On there, there's a formula by Goran Budija (see below). He posts a lot on there and has a lot of knowledge. He's very abrupt and never gives any details, but I find most everything he writes is technically correct. I don't really care for the aqua regia part, though. We used to sell a concentrate of 2 g of rhodium sulfate in 100ml sealed bottles. The customer would then dilute it to about 950ml with pure water, add the 20ml of reagent grade 98% H2SO4, and then bring it up to 1000ml with pure water.

At Sel-Rex, about 50 years ago, we sold a lo-stress Rh solution called Rhodex. You could plate a lot thicker than with the 2g/l bath. It was more of an engineering bath. I'm thinking it plated less bright than the standard 2 g/l decorative bath. I think it contained 5g/l Rh, as a sulfate, 50ml/l H2SO4, and some quantity of sulfamic acid that I've forgotten. I think there's a Sel-Rex patent on it. I know there are a lot of "I thinks" in this post, but it has been 50 years.

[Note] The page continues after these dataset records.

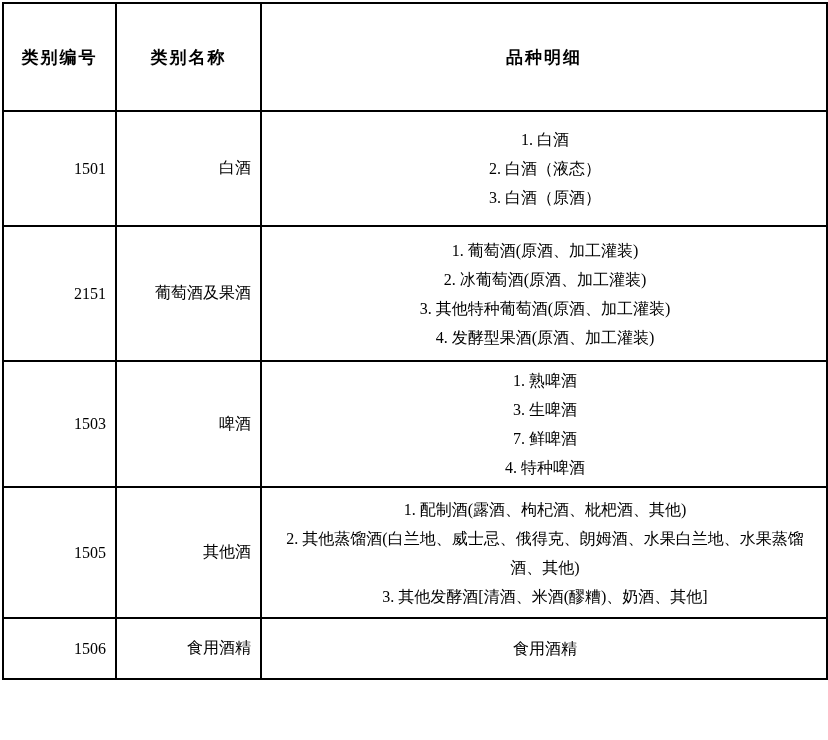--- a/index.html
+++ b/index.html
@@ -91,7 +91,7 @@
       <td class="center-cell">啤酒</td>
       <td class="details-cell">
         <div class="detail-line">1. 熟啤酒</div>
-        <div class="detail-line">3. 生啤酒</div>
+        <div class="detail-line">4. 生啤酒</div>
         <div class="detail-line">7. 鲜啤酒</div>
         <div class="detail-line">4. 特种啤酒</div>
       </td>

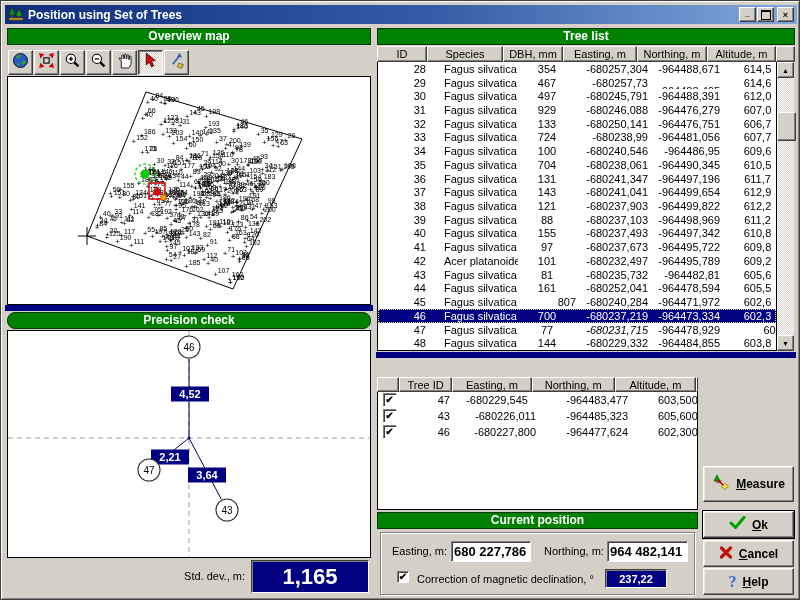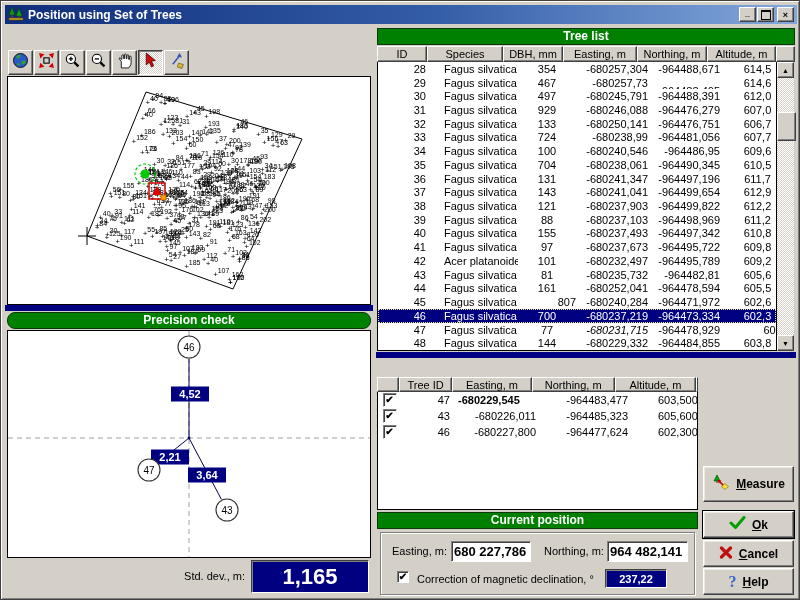--- a/index.html
+++ b/index.html
@@ -88,6 +88,7 @@
       </button>
   </div>
 
+  <div class="abs ghdr" style="left:6px;top:27px;width:364px;height:17px;">Overview map</div>
 
   <div class="abs toolbar" style="left:6px;top:45px;width:364px;height:30px;" id="map-toolbar">
       <button class="toolbtn">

"Simple rhodium plating bath:
2,5-5 gm rhodium(dissolve it in Aqua regia,then evaporate and add to bath)
20-60 ml sulphuric acid(or phosphoric)
1 lit water ,up to 1 A/dm2, 20 °C temp. platinized titanium anode"

Goran Budija
- Zagreb, Croatia


----------



## arthur kierski (Aug 30, 2018)

Thanks a lot for your reply Goldsilver pro---whem many years ago i decided to make rh plating bath----i did the folowing way : buy Rh sponge from Kitco or Jm----mix the sponge with 3or 4 times of nahso4 and makes a fussion in a closed kiln for 2,3,hours at 600 or more degress centigrates---let it cool and put in a becker with distilled water and boil it------rhsulphate goes to solution and not dissolved rh---- is filtered and weighted---now one knows how much rh was dissolved----supposed 30grams of rh was dissolved---that is15 rh plating bath,adjust to 1,5litres ,add30 cc of h2so4 before adjusting to 1,5litres-----then put the rh bath in 15 100ml bottles
when is used rh wire, and spent rh baths--the procees to make rh plating solution,requires a thorough purification to eliminates impurities------is tottally diferent

thanks for the moment---i remember now,that i used 20cc of h2so4 per litre -----


----------